Vom 1. Mai bis zum 31. Oktober gibt es auf Schloss Rochlitz eine besondere Ausstellung zu sehen. Sie zeigt - zumindest in ersten Ansätzen - dass die Reformation auch ein wichtiger Keim für die Emanzipation der Frau war. Wie kann es auch anders sein, wenn sich ein kluger Mann hinstellt und die alte Hierarchie infrage stellt und den Menschen wieder freisetzt: "Hier stehe ich ..." - Dann gilt das für Männlein wie Weiblein genauso.

Und so verstanden es auch einige Frauen in der Lutherzeit. Sie griffen zur Feder, sie ergriffen Partei, sie machten Politik und stießen ihre Ehemänner an, wenn die nicht wollten. Exemplarisch dafür steht Herzogin Elisabeth, geborene Landgräfin von Hessen und Ehefrau von Johann von Sachsen, dem Thronerben Georg des Bärtigen, eines der mächtigsten Fürsten im Heiligen Deutschen Reich, aber streng altgläubig und ein grimmiger Widersacher Luthers. Was der im benachbarten Kursachsen tun durfte, war in seinem Herzogtum keineswegs erwünscht. Auch wenn mit dieser jungen Hessin da frischer Wind ins Land kam und alles danach aussah, als würde mit dem Tod Georgs nun mit Johann und Elisabeth der Wechsel ins protestantische Lager kommen würde.
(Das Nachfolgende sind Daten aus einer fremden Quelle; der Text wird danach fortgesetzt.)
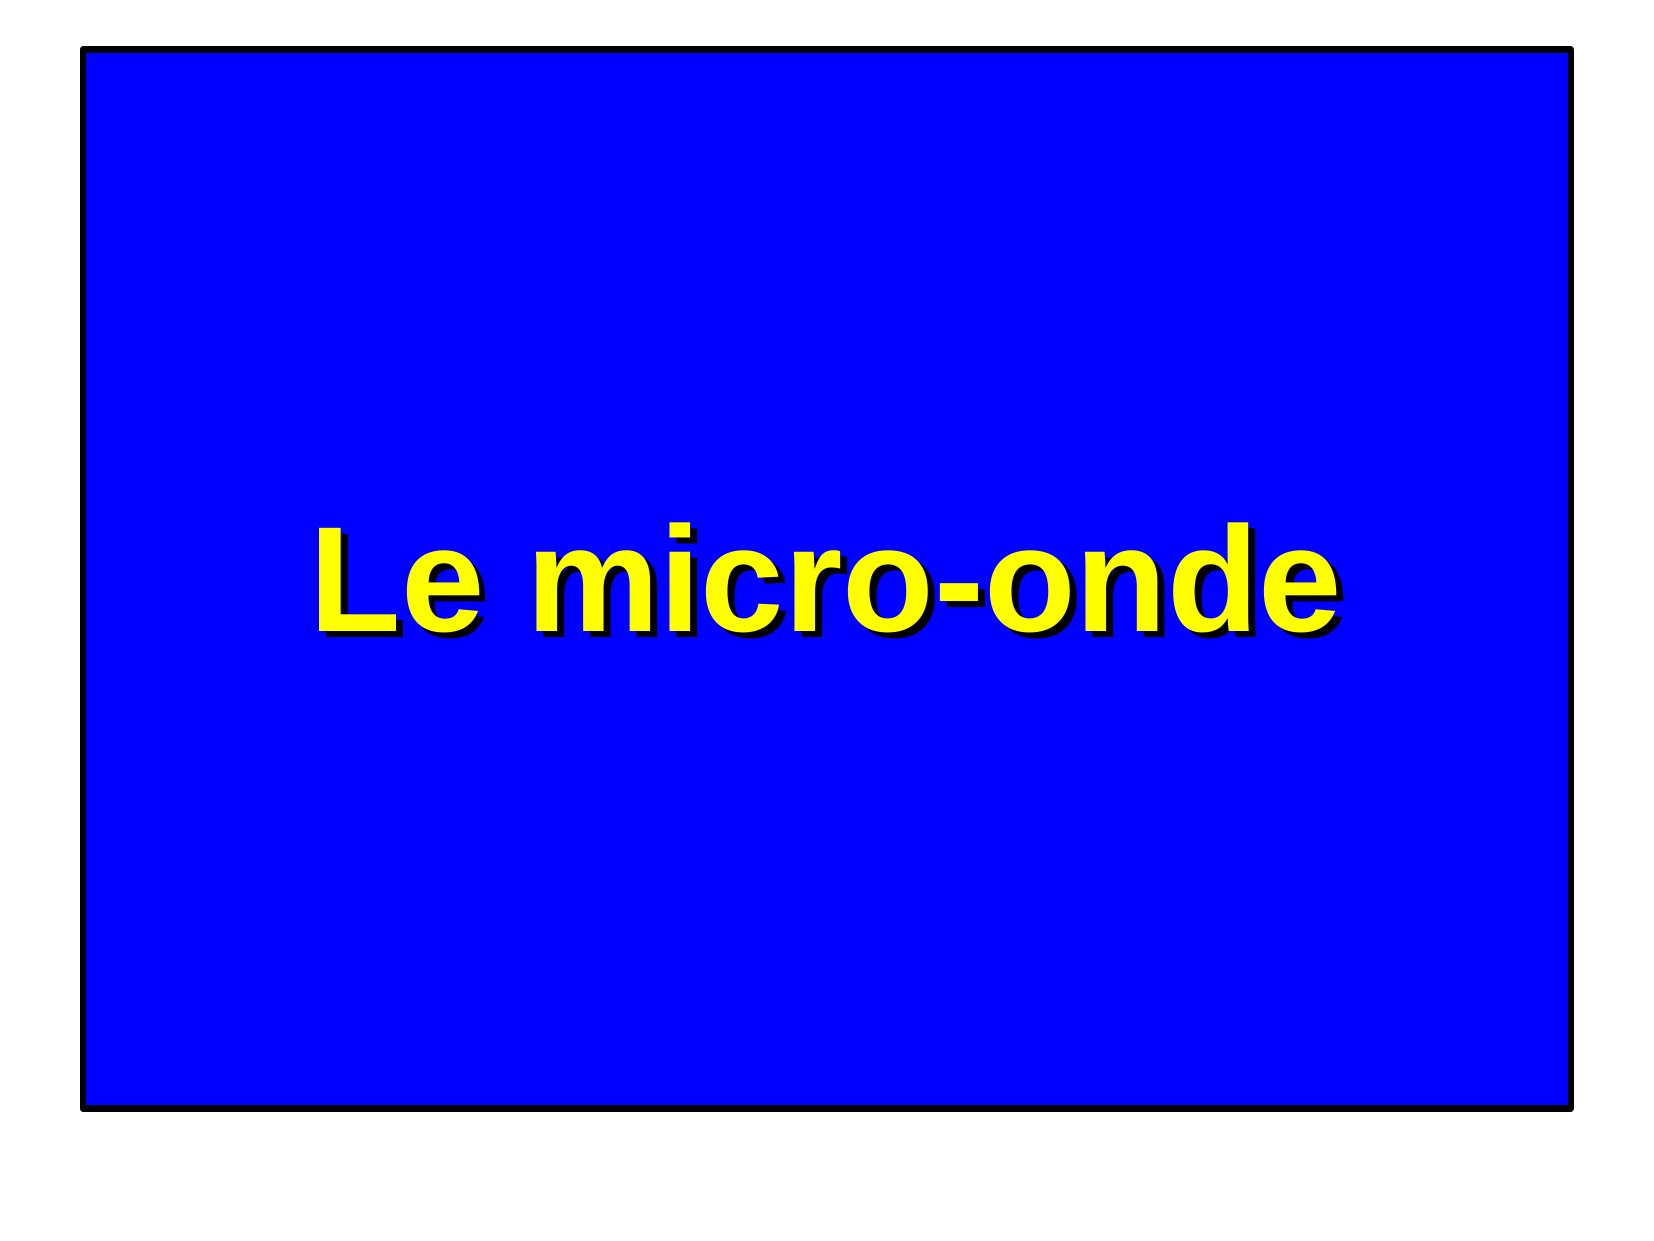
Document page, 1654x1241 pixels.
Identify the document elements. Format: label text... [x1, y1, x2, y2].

subtitle Le micro-onde [82, 49, 1571, 1109]
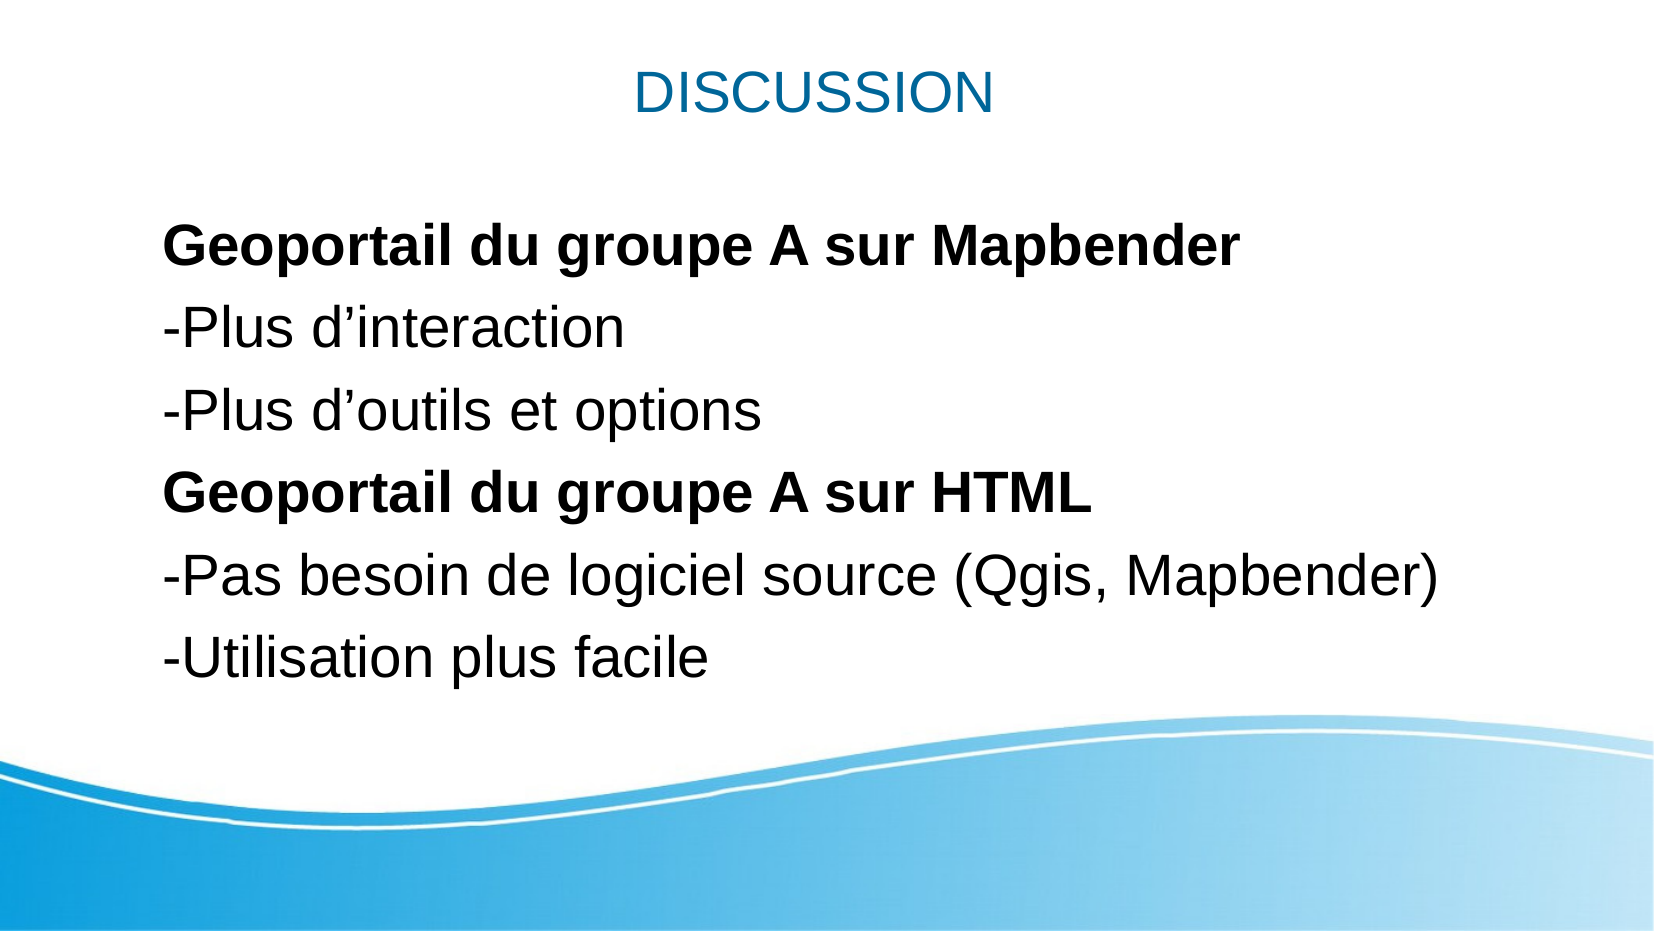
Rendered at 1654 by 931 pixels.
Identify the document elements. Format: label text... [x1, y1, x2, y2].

Doch alles kam anders: Johann starb vor Georg und Elisabeth wurde Witwe. Ihr Witwensitz wurde Schloss Rochlitz, aber auch das war nicht das Ende ihre Lebensreise. Denn mit Herzog Moritz, der 1539 tatsächlich die Reformation einführte, legte sie sich ebenfalls an. Denn Moritz war zwar Protestant, hielt sich aber, als die katholischen Kräfte um den Kaiser gegen die protestantischen Fürsten im Schmalkaldischen Krieg zu Felde zogen, zum Kaiser, also zur Gegenseite.
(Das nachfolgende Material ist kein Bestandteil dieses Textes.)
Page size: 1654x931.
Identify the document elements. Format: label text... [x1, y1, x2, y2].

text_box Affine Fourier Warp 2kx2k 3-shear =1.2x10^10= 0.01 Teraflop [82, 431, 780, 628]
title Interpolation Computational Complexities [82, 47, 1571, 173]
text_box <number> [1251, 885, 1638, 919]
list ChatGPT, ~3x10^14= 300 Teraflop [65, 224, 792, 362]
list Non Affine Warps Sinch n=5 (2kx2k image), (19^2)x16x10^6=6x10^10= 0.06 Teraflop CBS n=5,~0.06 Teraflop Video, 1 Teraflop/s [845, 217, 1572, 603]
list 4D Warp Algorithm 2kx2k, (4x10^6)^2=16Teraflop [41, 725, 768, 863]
Da lagen Elisabeths Interessen aber eindeutig auf der Seite ihres Bruders in Hessen und sie spann von Rochlitz aus die Fäden, versuchte ihre Partei zu unterstützen so gut es ging. Bis sie fliehen musste. So einfach und simpel, wie mancher Krieg in den Schulbüchern aussieht, ist er selten. Wie alle Geschichte. Und der größte Teil muss neu und umgeschrieben werden. Auch das zeigt die Ausstellung im Schloss Rochlitz, auch wenn die Zahl der Frauen, die hier gewürdigt werden, noch recht überschaubar ist. Was Gründe hat. Denn wenn man Frauen in der Geschichtsschreibung 500 Jahre lang einfach weglässt, dann ist es auch für die Forschung nicht einfach herauszubekommen, welches Stück vom Kuchen eigentlich das ihrige ist. Denn dabei waren sie immer.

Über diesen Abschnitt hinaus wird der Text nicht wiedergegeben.